Data Collection: Demographics, ISTH-BAT scores, CBC, AEC, platelet morphology, bleeding time, PFA-200, LTA, and flow cytometry parameters (CD41, CD42b, CD62P, CD63, mepacrine uptake/release).

Flow Cytometry: Beckman Coulter flow cytometer; abnormal thresholds based on institutional reference ranges.

Statistical Analysis: Descriptive statistics, comparative analysis with inherited PFDs, Spearman correlation, and unsupervised hierarchical clustering. p < 0.05 was considered significant.Results

Demographics: n = 34 APDE patients; median age 12 years; 74% <18 years; 60% female; median ISTH-BAT score 4; median duration 3 months; 82% with symptoms <6 months.

Peripheral Findings: Eosinophilia (100%, median AEC = 1800/µL), thrombocytopenia in 10%, platelet anisogranularity in 100%. The triad of short history, eosinophilia, and anisogranularity was present in 91% (p < 0.01 vs. inherited PFDs).

Platelet Function Testing: Prolonged bleeding time in 68%, prolonged PFA-200 in 62%, abnormal LTA in 91% of tested patients, not feasible in 3 due to thrombocytopenia.

Flow Cytometry: Reduced CD62P in 88%, reduced CD63 in 79%, abnormal mepacrine uptake/release in 88%. δ-SPD-like phenotype in 76%

Correlation: Weak negative correlation between mepacrine uptake/release and ISTH-BAT score; CD62P/CD63 not significantly correlated with bleeding severity.

Phenotypic Clustering: Severe phenotype with higher BAT scores and more frequent prolonged PFA-200; milder phenotype with partially preserved activation markers.
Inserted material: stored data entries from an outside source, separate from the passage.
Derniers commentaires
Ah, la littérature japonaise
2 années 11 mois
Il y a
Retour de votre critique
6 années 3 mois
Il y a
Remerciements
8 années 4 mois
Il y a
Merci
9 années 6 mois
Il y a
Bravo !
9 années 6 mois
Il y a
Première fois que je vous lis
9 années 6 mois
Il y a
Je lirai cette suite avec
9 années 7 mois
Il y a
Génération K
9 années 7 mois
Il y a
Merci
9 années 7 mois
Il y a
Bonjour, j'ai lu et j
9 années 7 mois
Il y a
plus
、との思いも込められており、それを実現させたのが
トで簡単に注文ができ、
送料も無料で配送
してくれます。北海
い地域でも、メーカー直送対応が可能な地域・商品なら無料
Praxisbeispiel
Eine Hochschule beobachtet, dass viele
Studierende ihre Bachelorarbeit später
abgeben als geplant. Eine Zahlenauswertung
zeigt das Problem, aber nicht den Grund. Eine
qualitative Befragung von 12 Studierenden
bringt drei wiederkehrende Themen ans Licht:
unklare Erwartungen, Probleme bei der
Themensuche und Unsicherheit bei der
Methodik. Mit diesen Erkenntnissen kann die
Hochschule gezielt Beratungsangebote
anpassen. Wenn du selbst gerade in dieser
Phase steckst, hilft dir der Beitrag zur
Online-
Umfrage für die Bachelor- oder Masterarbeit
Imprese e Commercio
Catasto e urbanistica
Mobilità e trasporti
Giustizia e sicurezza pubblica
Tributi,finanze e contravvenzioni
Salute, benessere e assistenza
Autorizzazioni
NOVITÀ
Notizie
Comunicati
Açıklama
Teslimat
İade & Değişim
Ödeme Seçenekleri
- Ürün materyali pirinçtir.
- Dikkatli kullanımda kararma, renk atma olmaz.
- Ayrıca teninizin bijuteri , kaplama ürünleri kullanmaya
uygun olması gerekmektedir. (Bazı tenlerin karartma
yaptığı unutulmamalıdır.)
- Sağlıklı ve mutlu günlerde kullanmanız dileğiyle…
Overlap Disorders: 2 cases with combined BSS + APDE phenotype.Discussion

Early clinical clues—short history, eosinophilia, platelet anisogranularity—are valuable in differentiating APDE from inherited PFDs. Flow cytometry is particularly useful in thrombocytopenic patients where LTA is not feasible, identifying dense granule defects in the majority. Phenotypic subgrouping by flow cytometry can stratify bleeding risk. Overlap with other disorders necessitates a broad diagnostic approach.Conclusion

APDE is a diagnostic blind spot often mistaken for inherited platelet disorders. A simple triad—short bleeding history, eosinophilia, and platelet anisogranularity—offers a rapid early signal. Flow cytometry bridges gaps when LTA is unfeasible, enabling phenotyping that improves recognition, reduces misdiagnosis, and guides targeted management.